To do:
Please copy out every line of the records below word for word, keeping each one unchanged.

Items:
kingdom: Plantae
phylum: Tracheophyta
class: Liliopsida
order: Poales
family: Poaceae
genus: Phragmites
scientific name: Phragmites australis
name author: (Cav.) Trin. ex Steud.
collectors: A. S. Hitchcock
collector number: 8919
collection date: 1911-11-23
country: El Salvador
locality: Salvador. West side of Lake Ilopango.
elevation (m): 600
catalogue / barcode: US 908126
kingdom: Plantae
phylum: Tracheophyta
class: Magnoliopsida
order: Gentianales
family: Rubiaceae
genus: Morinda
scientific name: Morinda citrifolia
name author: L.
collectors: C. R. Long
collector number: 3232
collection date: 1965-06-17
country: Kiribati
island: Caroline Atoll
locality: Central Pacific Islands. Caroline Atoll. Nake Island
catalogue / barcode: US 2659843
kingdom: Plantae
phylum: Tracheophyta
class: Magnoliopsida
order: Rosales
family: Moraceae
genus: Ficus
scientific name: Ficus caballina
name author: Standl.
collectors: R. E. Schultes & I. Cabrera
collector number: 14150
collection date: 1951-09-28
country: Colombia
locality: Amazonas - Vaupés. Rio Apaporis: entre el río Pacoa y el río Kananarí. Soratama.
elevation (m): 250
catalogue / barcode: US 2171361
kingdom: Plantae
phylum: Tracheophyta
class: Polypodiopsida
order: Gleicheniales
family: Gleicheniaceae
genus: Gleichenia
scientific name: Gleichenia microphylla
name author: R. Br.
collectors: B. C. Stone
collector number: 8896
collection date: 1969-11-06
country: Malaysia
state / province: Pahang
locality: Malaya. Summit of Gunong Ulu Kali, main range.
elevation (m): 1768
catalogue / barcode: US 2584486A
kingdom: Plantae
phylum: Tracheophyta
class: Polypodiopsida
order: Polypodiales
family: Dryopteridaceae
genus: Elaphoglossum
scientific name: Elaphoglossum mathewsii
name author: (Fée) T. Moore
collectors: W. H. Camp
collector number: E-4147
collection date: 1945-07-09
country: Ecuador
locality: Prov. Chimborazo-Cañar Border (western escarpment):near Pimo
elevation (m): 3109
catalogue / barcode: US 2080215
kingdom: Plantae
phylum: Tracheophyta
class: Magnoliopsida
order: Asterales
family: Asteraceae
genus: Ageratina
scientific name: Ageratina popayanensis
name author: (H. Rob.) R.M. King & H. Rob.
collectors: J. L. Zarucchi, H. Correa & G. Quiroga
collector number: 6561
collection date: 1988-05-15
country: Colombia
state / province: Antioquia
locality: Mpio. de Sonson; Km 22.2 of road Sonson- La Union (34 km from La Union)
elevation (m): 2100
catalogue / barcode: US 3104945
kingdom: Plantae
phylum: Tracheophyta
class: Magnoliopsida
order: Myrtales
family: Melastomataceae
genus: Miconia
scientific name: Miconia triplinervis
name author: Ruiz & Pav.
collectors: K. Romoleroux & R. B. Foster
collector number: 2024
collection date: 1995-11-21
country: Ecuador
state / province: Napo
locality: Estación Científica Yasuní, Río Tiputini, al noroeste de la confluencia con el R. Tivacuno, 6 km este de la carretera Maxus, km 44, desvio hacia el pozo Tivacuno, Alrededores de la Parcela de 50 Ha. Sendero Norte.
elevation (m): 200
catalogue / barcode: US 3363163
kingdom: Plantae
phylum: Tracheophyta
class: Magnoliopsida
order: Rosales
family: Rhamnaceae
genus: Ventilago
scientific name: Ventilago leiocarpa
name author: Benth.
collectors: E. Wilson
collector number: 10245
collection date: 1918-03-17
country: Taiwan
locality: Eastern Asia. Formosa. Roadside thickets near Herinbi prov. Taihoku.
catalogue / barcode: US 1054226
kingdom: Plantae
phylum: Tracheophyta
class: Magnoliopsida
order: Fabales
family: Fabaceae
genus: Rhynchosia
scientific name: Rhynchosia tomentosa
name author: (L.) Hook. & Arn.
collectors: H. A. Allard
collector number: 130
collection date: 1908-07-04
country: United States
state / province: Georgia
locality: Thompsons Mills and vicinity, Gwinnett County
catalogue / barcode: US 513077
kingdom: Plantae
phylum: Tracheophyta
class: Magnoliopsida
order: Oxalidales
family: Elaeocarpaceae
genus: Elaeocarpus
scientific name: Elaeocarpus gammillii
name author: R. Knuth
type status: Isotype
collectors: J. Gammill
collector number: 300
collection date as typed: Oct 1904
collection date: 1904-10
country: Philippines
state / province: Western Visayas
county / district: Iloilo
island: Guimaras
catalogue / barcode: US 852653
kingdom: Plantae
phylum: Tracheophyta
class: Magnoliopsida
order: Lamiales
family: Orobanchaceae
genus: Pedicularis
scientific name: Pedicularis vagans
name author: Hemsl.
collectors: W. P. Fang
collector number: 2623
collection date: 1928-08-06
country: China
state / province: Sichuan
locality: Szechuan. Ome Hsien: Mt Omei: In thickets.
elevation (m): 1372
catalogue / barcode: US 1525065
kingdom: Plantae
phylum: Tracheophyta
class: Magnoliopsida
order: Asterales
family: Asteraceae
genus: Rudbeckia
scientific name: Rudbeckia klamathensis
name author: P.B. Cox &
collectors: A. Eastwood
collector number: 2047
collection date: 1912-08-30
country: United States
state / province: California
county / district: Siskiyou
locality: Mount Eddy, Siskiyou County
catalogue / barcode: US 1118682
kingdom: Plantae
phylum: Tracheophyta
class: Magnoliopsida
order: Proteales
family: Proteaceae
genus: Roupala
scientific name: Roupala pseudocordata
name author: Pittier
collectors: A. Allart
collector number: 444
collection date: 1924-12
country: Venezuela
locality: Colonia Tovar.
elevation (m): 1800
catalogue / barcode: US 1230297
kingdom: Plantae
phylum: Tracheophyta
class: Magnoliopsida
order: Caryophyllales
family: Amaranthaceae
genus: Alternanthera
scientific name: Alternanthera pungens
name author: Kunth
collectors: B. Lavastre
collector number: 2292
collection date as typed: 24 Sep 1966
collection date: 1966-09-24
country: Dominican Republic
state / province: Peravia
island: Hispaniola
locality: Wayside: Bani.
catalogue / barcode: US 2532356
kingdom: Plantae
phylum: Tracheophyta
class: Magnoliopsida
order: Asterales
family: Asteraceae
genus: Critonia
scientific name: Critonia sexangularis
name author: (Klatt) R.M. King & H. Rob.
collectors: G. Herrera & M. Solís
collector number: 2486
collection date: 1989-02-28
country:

Reply to the task:
kingdom: Plantae
phylum: Tracheophyta
class: Liliopsida
order: Poales
family: Poaceae
genus: Phragmites
scientific name: Phragmites australis
name author: (Cav.) Trin. ex Steud.
collectors: A. S. Hitchcock
collector number: 8919
collection date: 1911-11-23
country: El Salvador
locality: Salvador. West side of Lake Ilopango.
elevation (m): 600
catalogue / barcode: US 908126
kingdom: Plantae
phylum: Tracheophyta
class: Magnoliopsida
order: Gentianales
family: Rubiaceae
genus: Morinda
scientific name: Morinda citrifolia
name author: L.
collectors: C. R. Long
collector number: 3232
collection date: 1965-06-17
country: Kiribati
island: Caroline Atoll
locality: Central Pacific Islands. Caroline Atoll. Nake Island
catalogue / barcode: US 2659843
kingdom: Plantae
phylum: Tracheophyta
class: Magnoliopsida
order: Rosales
family: Moraceae
genus: Ficus
scientific name: Ficus caballina
name author: Standl.
collectors: R. E. Schultes & I. Cabrera
collector number: 14150
collection date: 1951-09-28
country: Colombia
locality: Amazonas - Vaupés. Rio Apaporis: entre el río Pacoa y el río Kananarí. Soratama.
elevation (m): 250
catalogue / barcode: US 2171361
kingdom: Plantae
phylum: Tracheophyta
class: Polypodiopsida
order: Gleicheniales
family: Gleicheniaceae
genus: Gleichenia
scientific name: Gleichenia microphylla
name author: R. Br.
collectors: B. C. Stone
collector number: 8896
collection date: 1969-11-06
country: Malaysia
state / province: Pahang
locality: Malaya. Summit of Gunong Ulu Kali, main range.
elevation (m): 1768
catalogue / barcode: US 2584486A
kingdom: Plantae
phylum: Tracheophyta
class: Polypodiopsida
order: Polypodiales
family: Dryopteridaceae
genus: Elaphoglossum
scientific name: Elaphoglossum mathewsii
name author: (Fée) T. Moore
collectors: W. H. Camp
collector number: E-4147
collection date: 1945-07-09
country: Ecuador
locality: Prov. Chimborazo-Cañar Border (western escarpment):near Pimo
elevation (m): 3109
catalogue / barcode: US 2080215
kingdom: Plantae
phylum: Tracheophyta
class: Magnoliopsida
order: Asterales
family: Asteraceae
genus: Ageratina
scientific name: Ageratina popayanensis
name author: (H. Rob.) R.M. King & H. Rob.
collectors: J. L. Zarucchi, H. Correa & G. Quiroga
collector number: 6561
collection date: 1988-05-15
country: Colombia
state / province: Antioquia
locality: Mpio. de Sonson; Km 22.2 of road Sonson- La Union (34 km from La Union)
elevation (m): 2100
catalogue / barcode: US 3104945
kingdom: Plantae
phylum: Tracheophyta
class: Magnoliopsida
order: Myrtales
family: Melastomataceae
genus: Miconia
scientific name: Miconia triplinervis
name author: Ruiz & Pav.
collectors: K. Romoleroux & R. B. Foster
collector number: 2024
collection date: 1995-11-21
country: Ecuador
state / province: Napo
locality: Estación Científica Yasuní, Río Tiputini, al noroeste de la confluencia con el R. Tivacuno, 6 km este de la carretera Maxus, km 44, desvio hacia el pozo Tivacuno, Alrededores de la Parcela de 50 Ha. Sendero Norte.
elevation (m): 200
catalogue / barcode: US 3363163
kingdom: Plantae
phylum: Tracheophyta
class: Magnoliopsida
order: Rosales
family: Rhamnaceae
genus: Ventilago
scientific name: Ventilago leiocarpa
name author: Benth.
collectors: E. Wilson
collector number: 10245
collection date: 1918-03-17
country: Taiwan
locality: Eastern Asia. Formosa. Roadside thickets near Herinbi prov. Taihoku.
catalogue / barcode: US 1054226
kingdom: Plantae
phylum: Tracheophyta
class: Magnoliopsida
order: Fabales
family: Fabaceae
genus: Rhynchosia
scientific name: Rhynchosia tomentosa
name author: (L.) Hook. & Arn.
collectors: H. A. Allard
collector number: 130
collection date: 1908-07-04
country: United States
state / province: Georgia
locality: Thompsons Mills and vicinity, Gwinnett County
catalogue / barcode: US 513077
kingdom: Plantae
phylum: Tracheophyta
class: Magnoliopsida
order: Oxalidales
family: Elaeocarpaceae
genus: Elaeocarpus
scientific name: Elaeocarpus gammillii
name author: R. Knuth
type status: Isotype
collectors: J. Gammill
collector number: 300
collection date as typed: Oct 1904
collection date: 1904-10
country: Philippines
state / province: Western Visayas
county / district: Iloilo
island: Guimaras
catalogue / barcode: US 852653
kingdom: Plantae
phylum: Tracheophyta
class: Magnoliopsida
order: Lamiales
family: Orobanchaceae
genus: Pedicularis
scientific name: Pedicularis vagans
name author: Hemsl.
collectors: W. P. Fang
collector number: 2623
collection date: 1928-08-06
country: China
state / province: Sichuan
locality: Szechuan. Ome Hsien: Mt Omei: In thickets.
elevation (m): 1372
catalogue / barcode: US 1525065
kingdom: Plantae
phylum: Tracheophyta
class: Magnoliopsida
order: Asterales
family: Asteraceae
genus: Rudbeckia
scientific name: Rudbeckia klamathensis
name author: P.B. Cox &
collectors: A. Eastwood
collector number: 2047
collection date: 1912-08-30
country: United States
state / province: California
county / district: Siskiyou
locality: Mount Eddy, Siskiyou County
catalogue / barcode: US 1118682
kingdom: Plantae
phylum: Tracheophyta
class: Magnoliopsida
order: Proteales
family: Proteaceae
genus: Roupala
scientific name: Roupala pseudocordata
name author: Pittier
collectors: A. Allart
collector number: 444
collection date: 1924-12
country: Venezuela
locality: Colonia Tovar.
elevation (m): 1800
catalogue / barcode: US 1230297
kingdom: Plantae
phylum: Tracheophyta
class: Magnoliopsida
order: Caryophyllales
family: Amaranthaceae
genus: Alternanthera
scientific name: Alternanthera pungens
name author: Kunth
collectors: B. Lavastre
collector number: 2292
collection date as typed: 24 Sep 1966
collection date: 1966-09-24
country: Dominican Republic
state / province: Peravia
island: Hispaniola
locality: Wayside: Bani.
catalogue / barcode: US 2532356
kingdom: Plantae
phylum: Tracheophyta
class: Magnoliopsida
order: Asterales
family: Asteraceae
genus: Critonia
scientific name: Critonia sexangularis
name author: (Klatt) R.M. King & H. Rob.
collectors: G. Herrera & M. Solís
collector number: 2486
collection date: 1989-02-28
country:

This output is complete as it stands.